Les accidents décrits plus haut sont (cela va de soi dès lors que l’on se place à échelle du film et non de l’émission) tout aussi écrits que les autres événements. Ce décalage grandissant entre le scepticisme de Truman à l’encontre du monde qui l’entoure et le déploiement de l’illusion narrative crée un astucieux trompe‑l’œil. Les coutures sont peu à peu dévoilées : les indications de mise en scène données par Christof, Philip Glass apparaissant lui-même derrière son clavier en train de jouer la musique de l’émission (et du film par la même occasion, la bande-son recouvrant également les scènes situées en régie), etc.

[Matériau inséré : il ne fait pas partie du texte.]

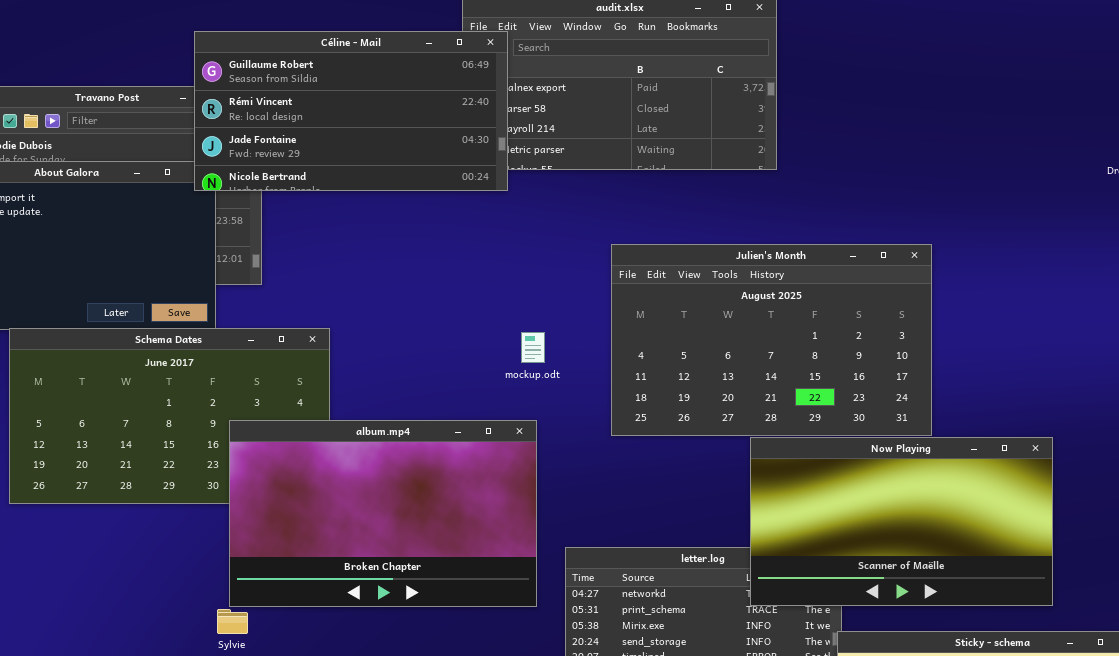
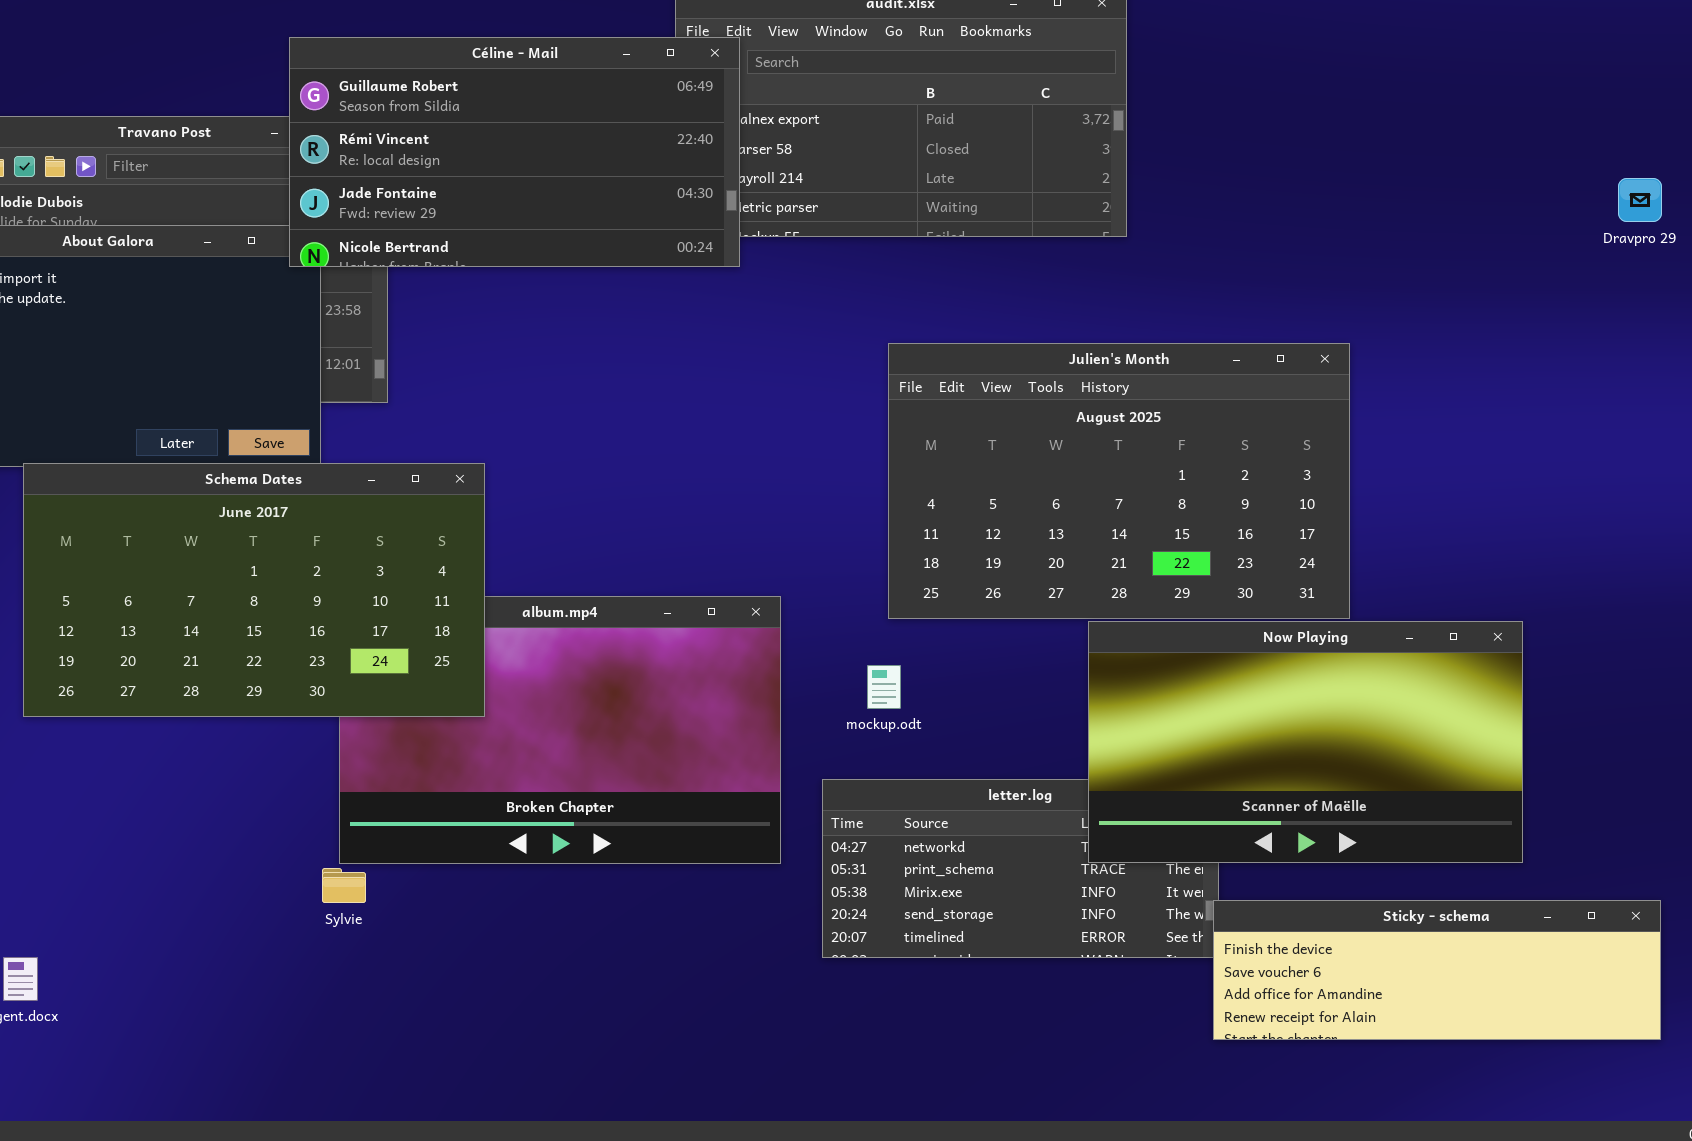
Schema Dates: [9,328,330,504] -> [23,463,485,717], raised
mockup.odt: [521,332,545,363] -> [867,665,901,709], moved

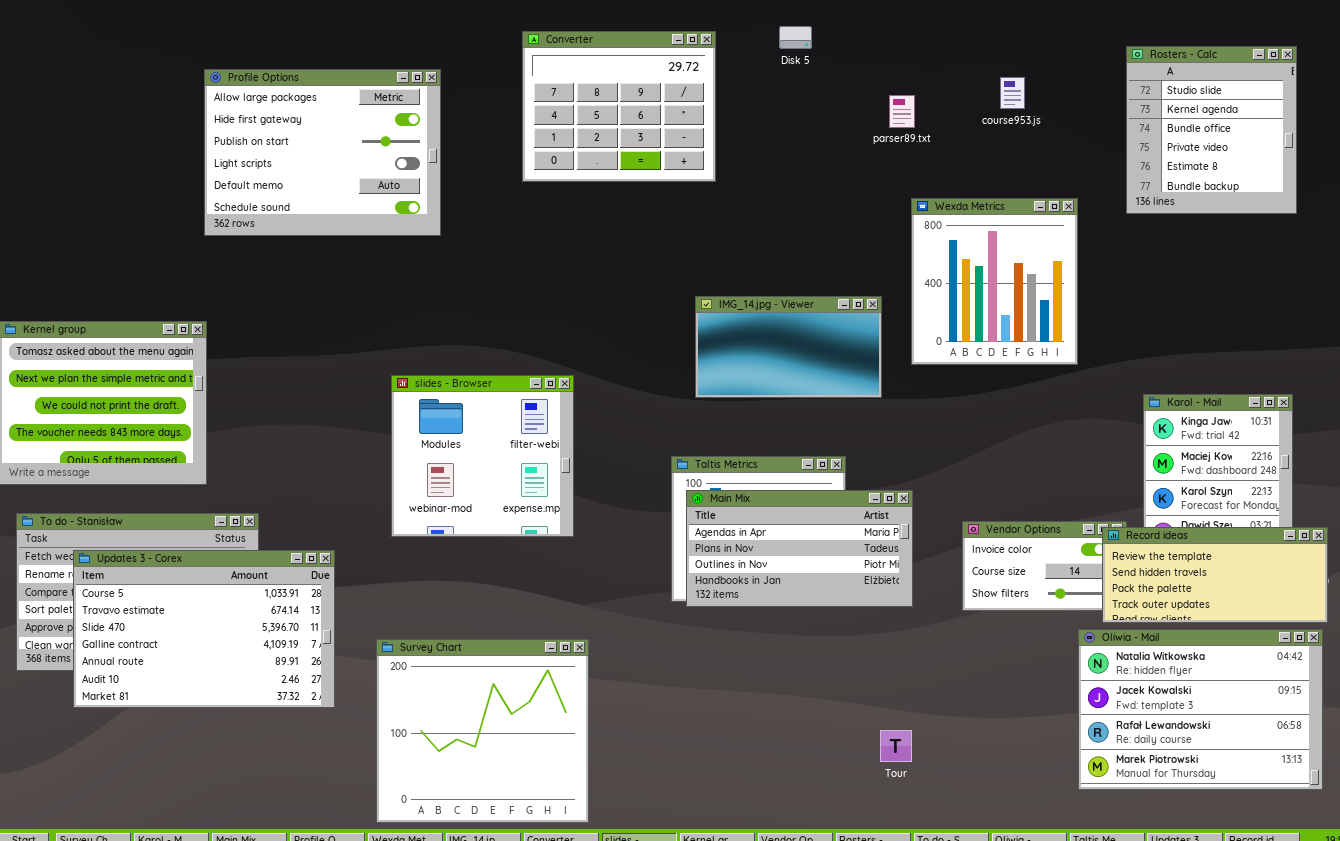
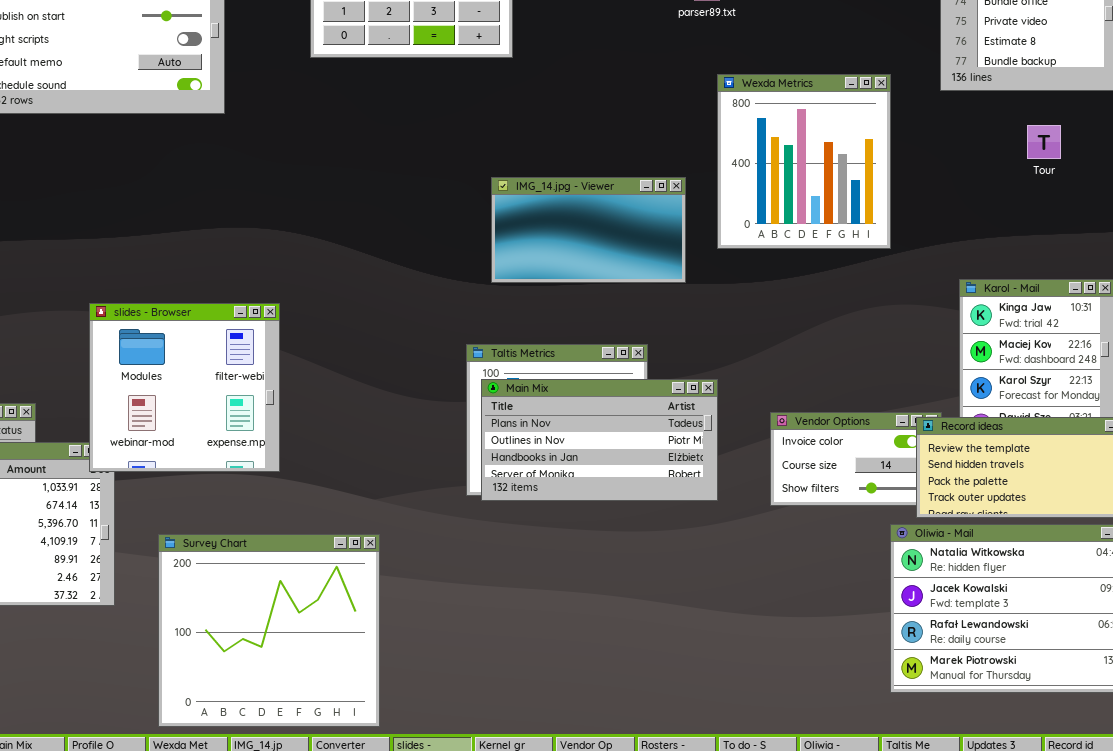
slides - Browser: [391,375,574,537] -> [89,303,280,472], moved
Main Mix: [686,490,913,607] -> [481,379,718,501], scrolled down 1 row
Tour: [880,730,912,762] -> [1027,125,1061,159], moved

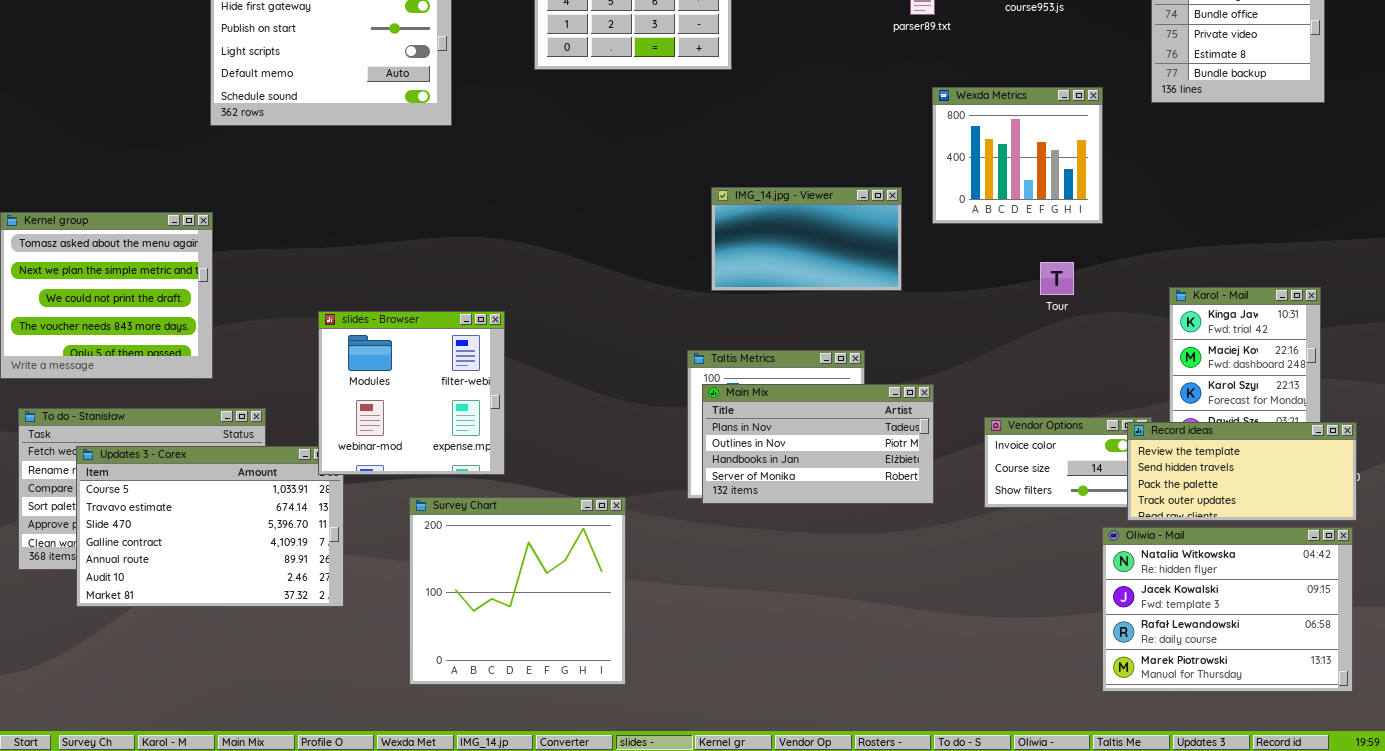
Wexda Metrics: [717,74,891,249] -> [932,87,1103,224], resized
Tour: [1027,125,1061,159] -> [1040,262,1074,295], moved
Survey Chart: [158,534,380,727] -> [409,497,626,685], moved

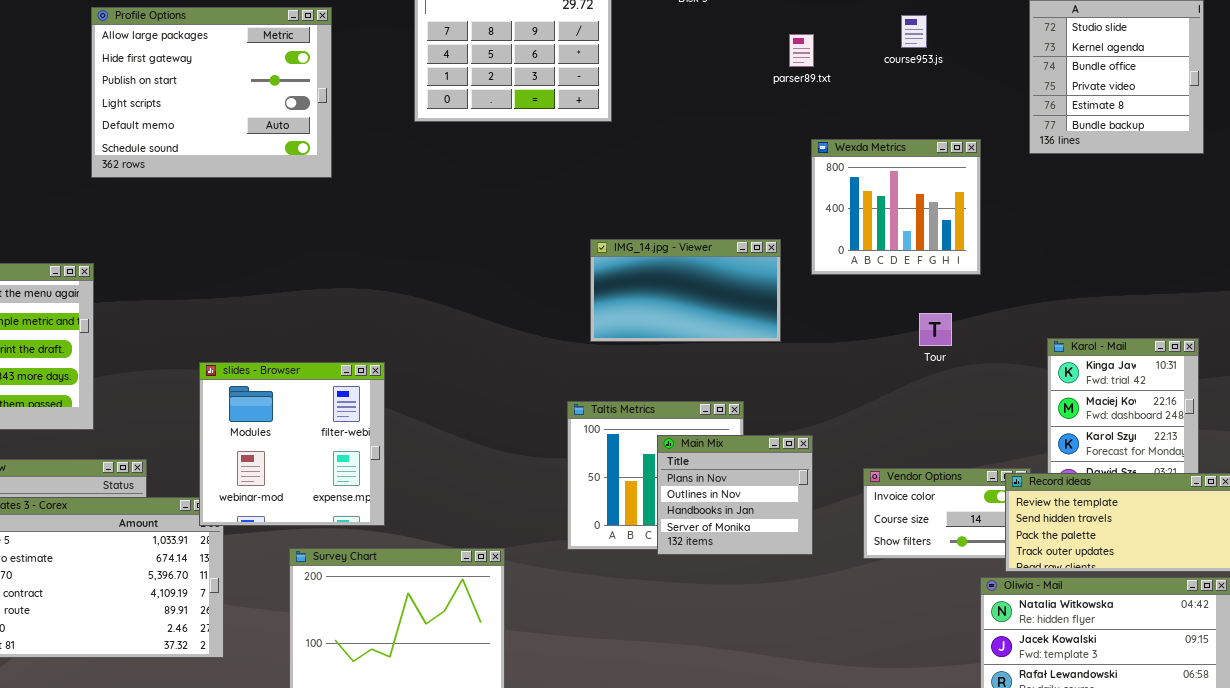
Main Mix: [702,384,934,504] -> [657,435,813,555], resized

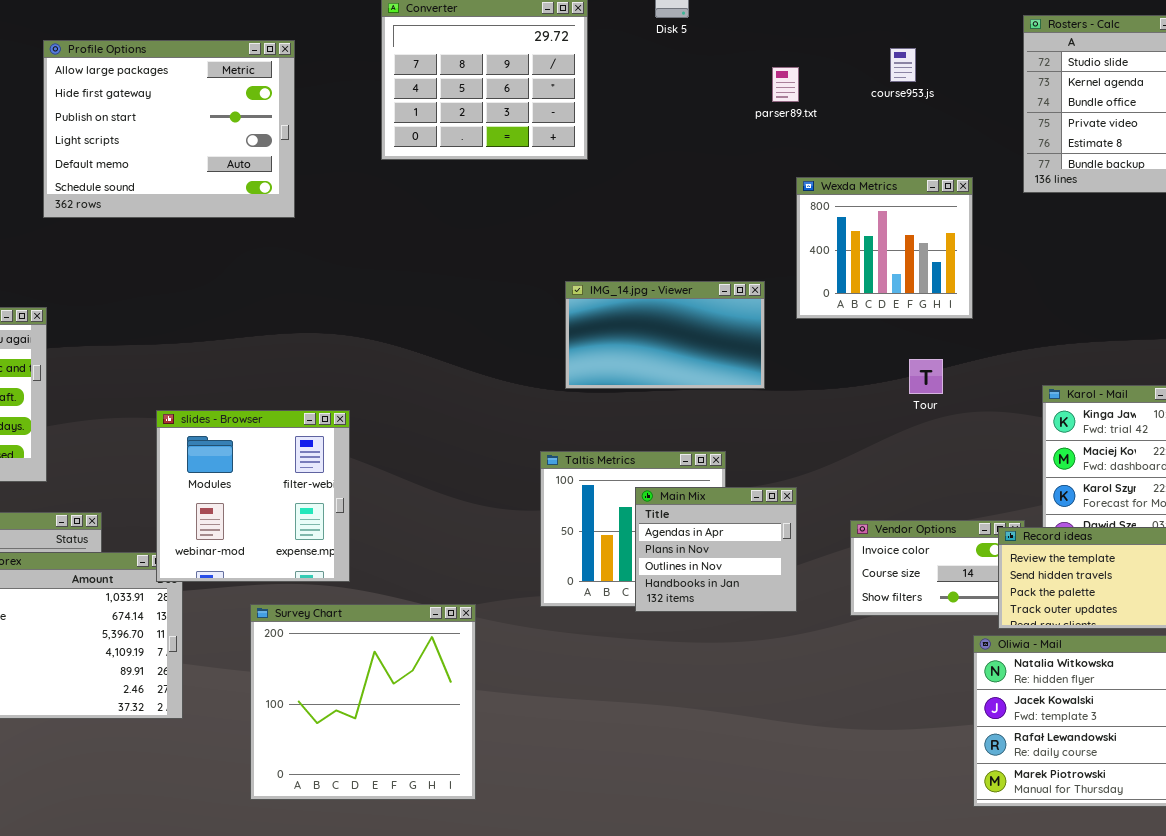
Main Mix: [657,435,813,555] -> [635,487,797,612], scrolled up 1 row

Ces différents pas de côté contribuent à donner au récit de l’évasion de Truman une dimension nouvelle, comme si le personnage était désormais capable d’échapper au film lui-même. Témoin de l’exploit, le public de l’émission jubile, alors même qu’il ne lui apporte pas grand-chose de plus qu’un vibrant spectacle. Son aventure achevée, le personnage salue alors son audience dans un geste théâtral face caméra, avant de disparaître par une porte permettant de traverser le faux ciel qui marque la limite du plateau de tournage. Ce qui advient par la suite, l’histoire ne le dit pas, Weir préférant conclure son film sur une note mélancolique avec quelques plans consacrés à ceux qui restent : Christof en créateur abandonné, ou encore les spectateurs réduits à trouver une nouvelle histoire à se raconter. C’est en quelque sorte le personnage de Thomas Anderson qui se retrouvera, quelques mois plus tard, en charge d’endosser la poursuite de cette fuite, dans un autre film racontant une traversée du miroir : Matrix.